— а что было дальше? — спросил я.
— она сказала: «ну давай, зарежь меня, хуесос!»
— вот это выдержка! — сказал я.
— не спорю, — сказал он, — у меня в руке был огромный тесак, и я швырнул его на пол. для меня это был слишком высокий класс, сливки среднего класса.
отлично, на этом, слава всем детям божьим, он удалился.
я опять лег в постель, я попросту умирал, всем было наплевать, даже мне. меня вновь охватил озноб, я все еще мерз, как и мой рассудок — все, что творится у человека в мыслях, казалось мошенничеством, полнейшим дерьмом, казалось, не успел я появиться на свет, как угодил в шайку мошенников, а кто не способен раскусить мошенничество, кто отказывается принимать в нем участие, тому грозит гибель, веками все держится на мошенничестве, им все крепко-накрепко сшито, швы не распорешь, он не хотел распарывать швы, не хотел побеждать, он знал, что Шекспир — плохая литература, что Крили — страх; это не имело значения, все, чего он хотел, — это побыть в маленькой комнатенке, в одиночестве, в одиночестве.
однажды он сказал другу, который, как он некогда думал, немного его понимает, однажды он сказал своему другу: «мне никогда не бывает одиноко».
и его друг ответил: «ты попросту нагло врешь».
короче, он опять лег в постель, больной, и не прошло и часу, как в дверь вновь позвонили, он решил не открывать, но звонки и удары зазвучали так яростно, что показалось, будто кто-то пришел по важному делу.
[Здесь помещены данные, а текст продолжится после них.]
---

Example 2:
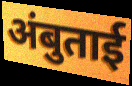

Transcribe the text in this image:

अंबुताई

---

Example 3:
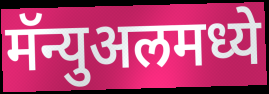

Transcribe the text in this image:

मॅन्युअलमध्ये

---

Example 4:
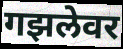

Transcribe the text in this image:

गझलेवर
это был молодой еврей, весьма неплохой поэт, но какого черта?
— Хэнк?
— да?
он протиснулся в дверь, молодой, энергичный, верящий в поэтическое надувательство, во всю эту чушь: если некто — хороший человек и хороший-прехороший поэт, то еще в этой жизни, до преисподней, его ждет награда, малыш попросту ни черта не знал, все Гуггенхаймовские стипендии давно распределены между теми, кто и без того достаточно хорошо устроен и откормлен, чтобы жульничать и юлить да преподавать английский и литературу в пресных университетах страны, все делается для полного краха, душе с мошенничеством не справиться, разве что лет через сто после смерти, да и тогда мошенники используют вашу душу, чтобы мошенническим путем избавить вас от мошенничества, все терпит крах.
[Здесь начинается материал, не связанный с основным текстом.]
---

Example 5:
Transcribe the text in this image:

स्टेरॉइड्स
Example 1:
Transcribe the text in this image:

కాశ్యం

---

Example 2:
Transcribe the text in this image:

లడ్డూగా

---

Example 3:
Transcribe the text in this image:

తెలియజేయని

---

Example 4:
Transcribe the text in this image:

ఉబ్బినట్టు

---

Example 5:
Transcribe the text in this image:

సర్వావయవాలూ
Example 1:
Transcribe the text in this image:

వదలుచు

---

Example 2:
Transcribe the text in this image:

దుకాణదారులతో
он вошел, молодой, изучающий Талмуд, будущий раввин.
— ах, черт возьми, это просто ужасно! — сказал он.
— что? — спросил я.
— по дороге в аэропорт.
— ну?
— у Гинзберга после аварии сломаны ребра.
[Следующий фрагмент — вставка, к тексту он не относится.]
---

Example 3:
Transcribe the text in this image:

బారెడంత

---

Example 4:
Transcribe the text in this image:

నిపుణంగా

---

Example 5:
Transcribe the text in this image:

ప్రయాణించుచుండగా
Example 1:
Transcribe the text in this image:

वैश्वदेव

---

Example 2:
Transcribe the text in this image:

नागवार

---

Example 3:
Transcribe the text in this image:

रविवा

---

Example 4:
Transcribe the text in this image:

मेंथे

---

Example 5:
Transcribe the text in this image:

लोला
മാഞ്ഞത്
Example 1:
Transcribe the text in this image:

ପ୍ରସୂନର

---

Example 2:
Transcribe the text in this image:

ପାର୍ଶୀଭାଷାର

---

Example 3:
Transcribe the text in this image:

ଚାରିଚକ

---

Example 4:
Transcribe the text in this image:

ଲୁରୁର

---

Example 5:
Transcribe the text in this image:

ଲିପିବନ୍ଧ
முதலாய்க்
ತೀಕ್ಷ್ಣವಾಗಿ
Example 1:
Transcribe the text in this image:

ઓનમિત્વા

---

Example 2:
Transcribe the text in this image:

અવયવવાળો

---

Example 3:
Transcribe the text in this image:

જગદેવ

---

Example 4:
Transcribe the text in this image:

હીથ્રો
Ферлингетти жив-здоров, самый большой жлоб из всех, он едет в Европу устраивать публичные чтения по пять-семь долларов за вечер и при этом не получает ни единой царапины, выступал я как-то раз вместе с Ферлингетти, он только и делает, что тянет на себя одеяло, того и гляди подложит тебе свинью, жалкое зрелище, кончилось тем, что его освистали, все-таки его раскусили. Хиршман тоже любит откалывать на сцене такие же дешевые номера.
— не забывай, Хиршман помешан на Арто. он считает, что тот, кто не ведет себя как сумасшедший, не может быть гением, дай ему время, как знать.
— черт возьми, — говорит малыш, — ты дал мне тридцать пять долларов за перепечатку твоей новой книжки стихов, но их оказалось так много! ГОСПОДИ ИИСУСЕ, я и не думал, что стихов будет так МНОГО!